_Dataset entries:_
-*-

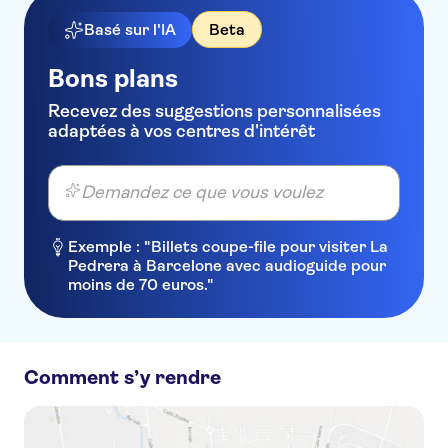
Basé sur l'IA
Beta
Bons plans
Recevez des suggestions personnalisées
adaptées à vos centres d'intérêt
Demandez ce que vous voulez
Exemple : "Billets coupe-file pour visiter La
Pedrera à Barcelone avec audioguide pour
moins de 70 euros."
Comment s’y rendre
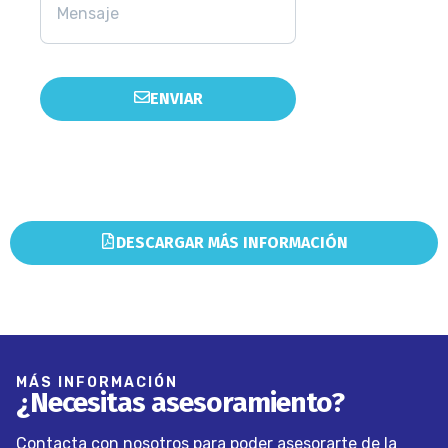
ENVIAR
DESCARGAR MÁS INFORMACIÓN
MÁS INFORMACIÓN
¿Necesitas asesoramiento?
Contacta con nosotros para poder asesorarte de la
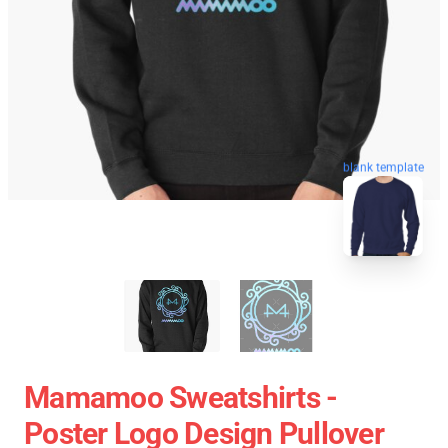
blank template
Mamamoo Sweatshirts -
Poster Logo Design Pullover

-*-

_WRITTEN TASK:_ Reproduce the data above verbatim, minus any images.

_WRITTEN RESPONSE:_
Basé sur l'IA
Beta
Bons plans
Recevez des suggestions personnalisées
adaptées à vos centres d'intérêt
Demandez ce que vous voulez
Exemple : "Billets coupe-file pour visiter La
Pedrera à Barcelone avec audioguide pour
moins de 70 euros."
Comment s’y rendre
ENVIAR
DESCARGAR MÁS INFORMACIÓN
MÁS INFORMACIÓN
¿Necesitas asesoramiento?
Contacta con nosotros para poder asesorarte de la
blank template
Mamamoo Sweatshirts -
Poster Logo Design Pullover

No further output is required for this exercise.